Records from a dataset
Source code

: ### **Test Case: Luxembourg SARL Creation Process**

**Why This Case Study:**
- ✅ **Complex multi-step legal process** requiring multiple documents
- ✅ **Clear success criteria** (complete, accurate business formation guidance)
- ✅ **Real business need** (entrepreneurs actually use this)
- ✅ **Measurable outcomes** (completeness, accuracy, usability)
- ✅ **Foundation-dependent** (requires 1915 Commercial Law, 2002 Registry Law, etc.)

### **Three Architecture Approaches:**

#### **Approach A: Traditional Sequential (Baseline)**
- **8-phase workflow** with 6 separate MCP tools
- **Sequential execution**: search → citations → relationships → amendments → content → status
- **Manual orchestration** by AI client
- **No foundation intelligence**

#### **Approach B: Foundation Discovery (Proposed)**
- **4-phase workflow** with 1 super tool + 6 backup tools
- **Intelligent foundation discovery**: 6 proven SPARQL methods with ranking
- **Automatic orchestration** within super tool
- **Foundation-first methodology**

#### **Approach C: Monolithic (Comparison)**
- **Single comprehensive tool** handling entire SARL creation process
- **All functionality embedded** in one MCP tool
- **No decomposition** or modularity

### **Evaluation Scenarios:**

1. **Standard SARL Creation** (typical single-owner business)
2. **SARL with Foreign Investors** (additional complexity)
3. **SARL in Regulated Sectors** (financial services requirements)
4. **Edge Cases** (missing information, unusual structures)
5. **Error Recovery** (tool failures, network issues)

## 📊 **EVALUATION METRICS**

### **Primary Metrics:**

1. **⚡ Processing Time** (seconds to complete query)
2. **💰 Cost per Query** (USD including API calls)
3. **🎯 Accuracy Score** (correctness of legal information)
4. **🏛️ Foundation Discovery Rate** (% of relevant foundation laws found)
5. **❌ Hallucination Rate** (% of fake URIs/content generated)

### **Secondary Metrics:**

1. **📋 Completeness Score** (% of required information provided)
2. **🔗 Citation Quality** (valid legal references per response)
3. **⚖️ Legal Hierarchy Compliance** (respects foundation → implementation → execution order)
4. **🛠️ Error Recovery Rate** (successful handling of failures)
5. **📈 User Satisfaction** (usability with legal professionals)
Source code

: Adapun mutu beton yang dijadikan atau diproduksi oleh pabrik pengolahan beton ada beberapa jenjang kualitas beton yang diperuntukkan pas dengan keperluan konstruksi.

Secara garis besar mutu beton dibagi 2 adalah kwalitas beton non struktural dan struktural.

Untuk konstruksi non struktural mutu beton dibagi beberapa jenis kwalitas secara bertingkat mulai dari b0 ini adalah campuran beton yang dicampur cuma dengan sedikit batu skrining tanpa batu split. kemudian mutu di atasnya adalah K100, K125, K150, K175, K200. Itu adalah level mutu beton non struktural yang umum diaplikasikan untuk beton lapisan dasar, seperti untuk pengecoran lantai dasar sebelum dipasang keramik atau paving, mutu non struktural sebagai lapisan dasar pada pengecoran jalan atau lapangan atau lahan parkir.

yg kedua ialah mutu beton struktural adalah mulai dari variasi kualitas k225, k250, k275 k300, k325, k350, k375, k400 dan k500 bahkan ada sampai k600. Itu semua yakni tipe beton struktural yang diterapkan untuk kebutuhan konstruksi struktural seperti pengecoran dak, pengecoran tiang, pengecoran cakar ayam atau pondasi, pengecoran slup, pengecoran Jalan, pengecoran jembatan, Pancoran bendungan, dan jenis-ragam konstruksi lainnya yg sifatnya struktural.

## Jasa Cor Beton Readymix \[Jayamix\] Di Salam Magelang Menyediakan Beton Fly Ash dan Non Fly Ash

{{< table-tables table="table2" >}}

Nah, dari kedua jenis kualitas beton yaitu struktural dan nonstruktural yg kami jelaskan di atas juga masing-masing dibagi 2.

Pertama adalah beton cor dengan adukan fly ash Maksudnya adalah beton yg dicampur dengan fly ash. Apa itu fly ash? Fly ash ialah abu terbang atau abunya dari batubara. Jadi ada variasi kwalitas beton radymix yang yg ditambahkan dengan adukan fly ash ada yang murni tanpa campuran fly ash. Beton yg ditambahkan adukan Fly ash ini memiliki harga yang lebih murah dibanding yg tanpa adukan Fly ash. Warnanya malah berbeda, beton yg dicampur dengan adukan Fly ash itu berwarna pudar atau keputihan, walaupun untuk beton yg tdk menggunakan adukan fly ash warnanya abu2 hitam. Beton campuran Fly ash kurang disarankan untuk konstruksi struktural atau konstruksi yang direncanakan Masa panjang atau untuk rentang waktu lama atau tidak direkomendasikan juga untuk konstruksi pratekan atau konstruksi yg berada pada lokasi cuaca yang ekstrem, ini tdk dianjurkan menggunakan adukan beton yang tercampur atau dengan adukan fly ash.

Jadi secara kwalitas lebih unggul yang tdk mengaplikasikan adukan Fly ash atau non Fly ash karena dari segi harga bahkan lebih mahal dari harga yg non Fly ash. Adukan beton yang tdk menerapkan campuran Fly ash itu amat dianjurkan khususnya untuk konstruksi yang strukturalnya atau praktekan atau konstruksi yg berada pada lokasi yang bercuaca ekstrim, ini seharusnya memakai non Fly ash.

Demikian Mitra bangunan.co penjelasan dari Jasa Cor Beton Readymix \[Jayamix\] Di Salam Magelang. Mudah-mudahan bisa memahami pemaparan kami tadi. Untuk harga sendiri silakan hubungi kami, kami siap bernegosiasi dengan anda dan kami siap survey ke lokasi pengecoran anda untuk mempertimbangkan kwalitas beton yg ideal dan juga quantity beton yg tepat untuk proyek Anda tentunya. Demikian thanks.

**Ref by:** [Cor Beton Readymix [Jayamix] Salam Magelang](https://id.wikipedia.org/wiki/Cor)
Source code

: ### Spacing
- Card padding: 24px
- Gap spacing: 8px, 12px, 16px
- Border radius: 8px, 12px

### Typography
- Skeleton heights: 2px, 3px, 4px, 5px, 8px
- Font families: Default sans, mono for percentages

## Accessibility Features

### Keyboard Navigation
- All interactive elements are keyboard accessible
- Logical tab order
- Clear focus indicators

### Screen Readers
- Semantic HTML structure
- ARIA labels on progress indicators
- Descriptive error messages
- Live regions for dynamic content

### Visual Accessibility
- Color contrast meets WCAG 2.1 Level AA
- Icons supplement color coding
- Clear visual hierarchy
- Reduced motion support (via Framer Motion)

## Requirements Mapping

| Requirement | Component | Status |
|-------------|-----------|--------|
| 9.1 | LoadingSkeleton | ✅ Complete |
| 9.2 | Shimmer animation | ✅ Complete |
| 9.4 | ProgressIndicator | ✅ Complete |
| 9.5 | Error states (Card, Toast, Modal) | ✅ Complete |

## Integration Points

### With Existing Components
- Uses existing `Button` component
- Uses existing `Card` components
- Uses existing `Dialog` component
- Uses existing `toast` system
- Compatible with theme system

THE TASK: From the data above, show each line that contains "Jasa".

SOLVED EXERCISE:
## Jasa Cor Beton Readymix \[Jayamix\] Di Salam Magelang Menyediakan Beton Fly Ash dan Non Fly Ash
Demikian Mitra bangunan.co penjelasan dari Jasa Cor Beton Readymix \[Jayamix\] Di Salam Magelang. Mudah-mudahan bisa memahami pemaparan kami tadi. Untuk harga sendiri silakan hubungi kami, kami siap bernegosiasi dengan anda dan kami siap survey ke lokasi pengecoran anda untuk mempertimbangkan kwalitas beton yg ideal dan juga quantity beton yg tepat untuk proyek Anda tentunya. Demikian thanks.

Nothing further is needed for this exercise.